» What the task requires:
Return all of the data exactly as given.

» Exercise material:
::::

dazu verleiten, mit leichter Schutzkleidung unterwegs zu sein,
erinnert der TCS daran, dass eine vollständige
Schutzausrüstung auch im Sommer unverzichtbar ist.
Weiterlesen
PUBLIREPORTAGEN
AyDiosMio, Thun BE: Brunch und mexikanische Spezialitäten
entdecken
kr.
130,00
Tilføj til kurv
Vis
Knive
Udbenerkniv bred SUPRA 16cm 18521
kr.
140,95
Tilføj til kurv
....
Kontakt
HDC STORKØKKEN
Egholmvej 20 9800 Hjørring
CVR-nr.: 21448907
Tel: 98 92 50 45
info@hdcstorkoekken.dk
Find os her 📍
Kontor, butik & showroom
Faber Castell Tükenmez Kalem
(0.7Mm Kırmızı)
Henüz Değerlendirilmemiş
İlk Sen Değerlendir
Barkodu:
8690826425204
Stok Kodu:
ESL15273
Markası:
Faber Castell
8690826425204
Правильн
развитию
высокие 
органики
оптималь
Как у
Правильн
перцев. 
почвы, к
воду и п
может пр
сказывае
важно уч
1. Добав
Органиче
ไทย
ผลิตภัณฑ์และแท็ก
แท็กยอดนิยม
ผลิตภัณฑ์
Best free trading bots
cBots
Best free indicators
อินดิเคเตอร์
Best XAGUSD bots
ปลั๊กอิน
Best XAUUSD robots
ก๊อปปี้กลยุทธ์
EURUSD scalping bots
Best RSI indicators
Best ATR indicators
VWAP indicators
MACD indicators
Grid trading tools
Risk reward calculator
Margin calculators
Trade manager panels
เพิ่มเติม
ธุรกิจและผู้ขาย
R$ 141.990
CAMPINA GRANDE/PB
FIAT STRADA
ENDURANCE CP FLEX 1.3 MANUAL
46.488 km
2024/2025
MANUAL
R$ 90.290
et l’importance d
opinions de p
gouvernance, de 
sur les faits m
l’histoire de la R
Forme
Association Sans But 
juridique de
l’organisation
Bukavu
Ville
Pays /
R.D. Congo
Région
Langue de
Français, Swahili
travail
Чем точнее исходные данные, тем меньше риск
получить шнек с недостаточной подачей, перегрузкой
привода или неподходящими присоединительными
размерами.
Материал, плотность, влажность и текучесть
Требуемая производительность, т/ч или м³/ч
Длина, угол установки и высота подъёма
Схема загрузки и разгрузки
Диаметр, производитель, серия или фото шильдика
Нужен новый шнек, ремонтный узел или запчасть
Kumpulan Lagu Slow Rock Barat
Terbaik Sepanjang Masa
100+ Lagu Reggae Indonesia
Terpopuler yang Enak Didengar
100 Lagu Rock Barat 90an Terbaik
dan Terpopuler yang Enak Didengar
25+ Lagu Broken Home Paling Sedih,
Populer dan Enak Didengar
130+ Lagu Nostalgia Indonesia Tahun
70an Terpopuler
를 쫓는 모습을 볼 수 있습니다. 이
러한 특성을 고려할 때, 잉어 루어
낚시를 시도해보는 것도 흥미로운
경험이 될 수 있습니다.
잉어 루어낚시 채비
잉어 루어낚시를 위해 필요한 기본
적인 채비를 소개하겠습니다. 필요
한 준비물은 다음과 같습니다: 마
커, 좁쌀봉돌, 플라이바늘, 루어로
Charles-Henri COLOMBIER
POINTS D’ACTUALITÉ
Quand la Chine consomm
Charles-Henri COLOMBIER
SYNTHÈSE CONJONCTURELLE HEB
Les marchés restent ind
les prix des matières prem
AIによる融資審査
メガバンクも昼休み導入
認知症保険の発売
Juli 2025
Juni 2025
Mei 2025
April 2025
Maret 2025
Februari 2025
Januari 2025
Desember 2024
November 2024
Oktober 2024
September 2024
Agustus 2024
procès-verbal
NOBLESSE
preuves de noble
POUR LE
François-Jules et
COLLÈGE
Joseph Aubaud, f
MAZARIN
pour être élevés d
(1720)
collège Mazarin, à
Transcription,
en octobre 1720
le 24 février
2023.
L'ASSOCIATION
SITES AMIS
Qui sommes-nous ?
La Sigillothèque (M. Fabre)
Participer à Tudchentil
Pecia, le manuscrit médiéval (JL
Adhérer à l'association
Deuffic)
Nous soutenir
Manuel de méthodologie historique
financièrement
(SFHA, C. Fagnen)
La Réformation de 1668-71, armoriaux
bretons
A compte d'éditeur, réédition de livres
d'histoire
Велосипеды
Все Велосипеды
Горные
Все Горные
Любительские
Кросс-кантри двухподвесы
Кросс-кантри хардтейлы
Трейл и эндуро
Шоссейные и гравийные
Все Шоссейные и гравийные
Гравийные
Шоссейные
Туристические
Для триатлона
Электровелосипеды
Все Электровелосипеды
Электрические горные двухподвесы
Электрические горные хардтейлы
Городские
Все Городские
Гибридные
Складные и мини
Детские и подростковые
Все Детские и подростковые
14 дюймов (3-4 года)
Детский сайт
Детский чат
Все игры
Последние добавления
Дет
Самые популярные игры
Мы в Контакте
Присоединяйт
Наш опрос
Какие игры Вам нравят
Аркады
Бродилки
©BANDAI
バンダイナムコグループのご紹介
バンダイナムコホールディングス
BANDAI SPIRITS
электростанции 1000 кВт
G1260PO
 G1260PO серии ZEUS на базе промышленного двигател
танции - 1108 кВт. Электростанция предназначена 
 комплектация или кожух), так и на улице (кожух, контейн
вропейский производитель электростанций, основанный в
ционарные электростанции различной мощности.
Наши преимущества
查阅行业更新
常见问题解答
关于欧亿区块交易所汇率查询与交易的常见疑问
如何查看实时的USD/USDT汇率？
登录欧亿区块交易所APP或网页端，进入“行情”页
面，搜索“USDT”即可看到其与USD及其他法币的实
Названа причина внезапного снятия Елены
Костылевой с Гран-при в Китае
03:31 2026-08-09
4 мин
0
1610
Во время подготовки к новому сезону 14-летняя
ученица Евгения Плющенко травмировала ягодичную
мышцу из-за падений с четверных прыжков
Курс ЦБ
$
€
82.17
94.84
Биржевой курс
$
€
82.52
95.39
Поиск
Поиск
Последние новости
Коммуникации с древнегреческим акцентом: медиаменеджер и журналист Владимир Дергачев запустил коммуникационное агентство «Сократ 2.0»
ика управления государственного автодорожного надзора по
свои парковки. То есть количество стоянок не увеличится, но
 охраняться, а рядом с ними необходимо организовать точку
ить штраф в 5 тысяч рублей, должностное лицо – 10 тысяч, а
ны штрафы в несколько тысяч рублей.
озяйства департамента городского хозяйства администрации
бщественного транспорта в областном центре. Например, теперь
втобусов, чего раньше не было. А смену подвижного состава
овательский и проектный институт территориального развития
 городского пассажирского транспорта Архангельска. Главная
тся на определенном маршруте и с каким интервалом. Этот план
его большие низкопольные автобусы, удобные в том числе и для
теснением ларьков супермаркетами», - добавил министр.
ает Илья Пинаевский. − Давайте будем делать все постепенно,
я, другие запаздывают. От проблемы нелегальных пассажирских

::::

» Written response:
dazu verleiten, mit leichter Schutzkleidung unterwegs zu sein,
erinnert der TCS daran, dass eine vollständige
Schutzausrüstung auch im Sommer unverzichtbar ist.
Weiterlesen
PUBLIREPORTAGEN
AyDiosMio, Thun BE: Brunch und mexikanische Spezialitäten
entdecken
kr.
130,00
Tilføj til kurv
Vis
Knive
Udbenerkniv bred SUPRA 16cm 18521
kr.
140,95
Tilføj til kurv
....
Kontakt
HDC STORKØKKEN
Egholmvej 20 9800 Hjørring
CVR-nr.: 21448907
Tel: 98 92 50 45
info@hdcstorkoekken.dk
Find os her 📍
Kontor, butik & showroom
Faber Castell Tükenmez Kalem
(0.7Mm Kırmızı)
Henüz Değerlendirilmemiş
İlk Sen Değerlendir
Barkodu:
8690826425204
Stok Kodu:
ESL15273
Markası:
Faber Castell
8690826425204
Правильн
развитию
высокие 
органики
оптималь
Как у
Правильн
перцев. 
почвы, к
воду и п
может пр
сказывае
важно уч
1. Добав
Органиче
ไทย
ผลิตภัณฑ์และแท็ก
แท็กยอดนิยม
ผลิตภัณฑ์
Best free trading bots
cBots
Best free indicators
อินดิเคเตอร์
Best XAGUSD bots
ปลั๊กอิน
Best XAUUSD robots
ก๊อปปี้กลยุทธ์
EURUSD scalping bots
Best RSI indicators
Best ATR indicators
VWAP indicators
MACD indicators
Grid trading tools
Risk reward calculator
Margin calculators
Trade manager panels
เพิ่มเติม
ธุรกิจและผู้ขาย
R$ 141.990
CAMPINA GRANDE/PB
FIAT STRADA
ENDURANCE CP FLEX 1.3 MANUAL
46.488 km
2024/2025
MANUAL
R$ 90.290
et l’importance d
opinions de p
gouvernance, de 
sur les faits m
l’histoire de la R
Forme
Association Sans But 
juridique de
l’organisation
Bukavu
Ville
Pays /
R.D. Congo
Région
Langue de
Français, Swahili
travail
Чем точнее исходные данные, тем меньше риск
получить шнек с недостаточной подачей, перегрузкой
привода или неподходящими присоединительными
размерами.
Материал, плотность, влажность и текучесть
Требуемая производительность, т/ч или м³/ч
Длина, угол установки и высота подъёма
Схема загрузки и разгрузки
Диаметр, производитель, серия или фото шильдика
Нужен новый шнек, ремонтный узел или запчасть
Kumpulan Lagu Slow Rock Barat
Terbaik Sepanjang Masa
100+ Lagu Reggae Indonesia
Terpopuler yang Enak Didengar
100 Lagu Rock Barat 90an Terbaik
dan Terpopuler yang Enak Didengar
25+ Lagu Broken Home Paling Sedih,
Populer dan Enak Didengar
130+ Lagu Nostalgia Indonesia Tahun
70an Terpopuler
를 쫓는 모습을 볼 수 있습니다. 이
러한 특성을 고려할 때, 잉어 루어
낚시를 시도해보는 것도 흥미로운
경험이 될 수 있습니다.
잉어 루어낚시 채비
잉어 루어낚시를 위해 필요한 기본
적인 채비를 소개하겠습니다. 필요
한 준비물은 다음과 같습니다: 마
커, 좁쌀봉돌, 플라이바늘, 루어로
Charles-Henri COLOMBIER
POINTS D’ACTUALITÉ
Quand la Chine consomm
Charles-Henri COLOMBIER
SYNTHÈSE CONJONCTURELLE HEB
Les marchés restent ind
les prix des matières prem
AIによる融資審査
メガバンクも昼休み導入
認知症保険の発売
Juli 2025
Juni 2025
Mei 2025
April 2025
Maret 2025
Februari 2025
Januari 2025
Desember 2024
November 2024
Oktober 2024
September 2024
Agustus 2024
procès-verbal
NOBLESSE
preuves de noble
POUR LE
François-Jules et
COLLÈGE
Joseph Aubaud, f
MAZARIN
pour être élevés d
(1720)
collège Mazarin, à
Transcription,
en octobre 1720
le 24 février
2023.
L'ASSOCIATION
SITES AMIS
Qui sommes-nous ?
La Sigillothèque (M. Fabre)
Participer à Tudchentil
Pecia, le manuscrit médiéval (JL
Adhérer à l'association
Deuffic)
Nous soutenir
Manuel de méthodologie historique
financièrement
(SFHA, C. Fagnen)
La Réformation de 1668-71, armoriaux
bretons
A compte d'éditeur, réédition de livres
d'histoire
Велосипеды
Все Велосипеды
Горные
Все Горные
Любительские
Кросс-кантри двухподвесы
Кросс-кантри хардтейлы
Трейл и эндуро
Шоссейные и гравийные
Все Шоссейные и гравийные
Гравийные
Шоссейные
Туристические
Для триатлона
Электровелосипеды
Все Электровелосипеды
Электрические горные двухподвесы
Электрические горные хардтейлы
Городские
Все Городские
Гибридные
Складные и мини
Детские и подростковые
Все Детские и подростковые
14 дюймов (3-4 года)
Детский сайт
Детский чат
Все игры
Последние добавления
Дет
Самые популярные игры
Мы в Контакте
Присоединяйт
Наш опрос
Какие игры Вам нравят
Аркады
Бродилки
©BANDAI
バンダイナムコグループのご紹介
バンダイナムコホールディングス
BANDAI SPIRITS
электростанции 1000 кВт
G1260PO
 G1260PO серии ZEUS на базе промышленного двигател
танции - 1108 кВт. Электростанция предназначена 
 комплектация или кожух), так и на улице (кожух, контейн
вропейский производитель электростанций, основанный в
ционарные электростанции различной мощности.
Наши преимущества
查阅行业更新
常见问题解答
关于欧亿区块交易所汇率查询与交易的常见疑问
如何查看实时的USD/USDT汇率？
登录欧亿区块交易所APP或网页端，进入“行情”页
面，搜索“USDT”即可看到其与USD及其他法币的实
Названа причина внезапного снятия Елены
Костылевой с Гран-при в Китае
03:31 2026-08-09
4 мин
0
1610
Во время подготовки к новому сезону 14-летняя
ученица Евгения Плющенко травмировала ягодичную
мышцу из-за падений с четверных прыжков
Курс ЦБ
$
€
82.17
94.84
Биржевой курс
$
€
82.52
95.39
Поиск
Поиск
Последние новости
Коммуникации с древнегреческим акцентом: медиаменеджер и журналист Владимир Дергачев запустил коммуникационное агентство «Сократ 2.0»
ика управления государственного автодорожного надзора по
свои парковки. То есть количество стоянок не увеличится, но
 охраняться, а рядом с ними необходимо организовать точку
ить штраф в 5 тысяч рублей, должностное лицо – 10 тысяч, а
ны штрафы в несколько тысяч рублей.
озяйства департамента городского хозяйства администрации
бщественного транспорта в областном центре. Например, теперь
втобусов, чего раньше не было. А смену подвижного состава
овательский и проектный институт территориального развития
 городского пассажирского транспорта Архангельска. Главная
тся на определенном маршруте и с каким интервалом. Этот план
его большие низкопольные автобусы, удобные в том числе и для
теснением ларьков супермаркетами», - добавил министр.
ает Илья Пинаевский. − Давайте будем делать все постепенно,
я, другие запаздывают. От проблемы нелегальных пассажирских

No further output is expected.